Ok, she had a really clearly laid out talk with started with an explanation of emergent complexity and what conditions produce it. Here is an overview of her points, closely paraphrased from her slides (finally, someone who did a simple PPT presentation with no bugs):

–The universe is fundamentally computational (Wolfram)
*examples of cellular automata, fractals
–Emergence, complex behaviors arising spontaneously and unpredictably from simple computational rules
*example cute program with 24 independent agents to which various rules can be applied (I wonder if she coded that herself?)

But, digital mechanisms can’t be the whole story; digital and analog cooperate, for example in DNA strand replication, which is digital, only creates a practical or concrete result when it is expressed through protein-folding, which is an analog process. Analog is good at transferring information while digital is good at error control and both are essential in the case of DNA.

But these two processes affect each other and we see evolving complexity across levels–“dynamic heterarchies.”

Feed forward and feedback loops in dynamically interconnecting media. In other words, First level primitives interact and the results of those interactions become second level primitives, and so on. For example, the interaction of sub-atomic particles make atoms, the atoms interact to form molecules, and the molecules interact to form proteins.
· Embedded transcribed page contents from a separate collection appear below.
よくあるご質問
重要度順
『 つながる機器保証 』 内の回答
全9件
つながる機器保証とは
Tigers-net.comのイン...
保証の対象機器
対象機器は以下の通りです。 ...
But, activity on any level reaches not just those right about or below, but may reach through levels as well.

Another example is pregnancy; the mother is producing the fetus, but at the same time, the fetus is re-engineering the mother. –This example really struck me because it’s really quite interesting the way developments in the fetus trigger further changes in the mother, and at the same time the fetus is reacting to changes in the environment (the mother) who mediates changes in the external environment, such as what is present in the air or the water or the food she takes in.

So intermediation has these crucial components:

–Different levels of complexity
–Different media
–Re-representation
–Heterarchical dynamics

all of which lead to emergent complexity. Damn, still 4 pages of notes left, but I will pause here. So remember, emergent complexity comes from dynamic intermediation.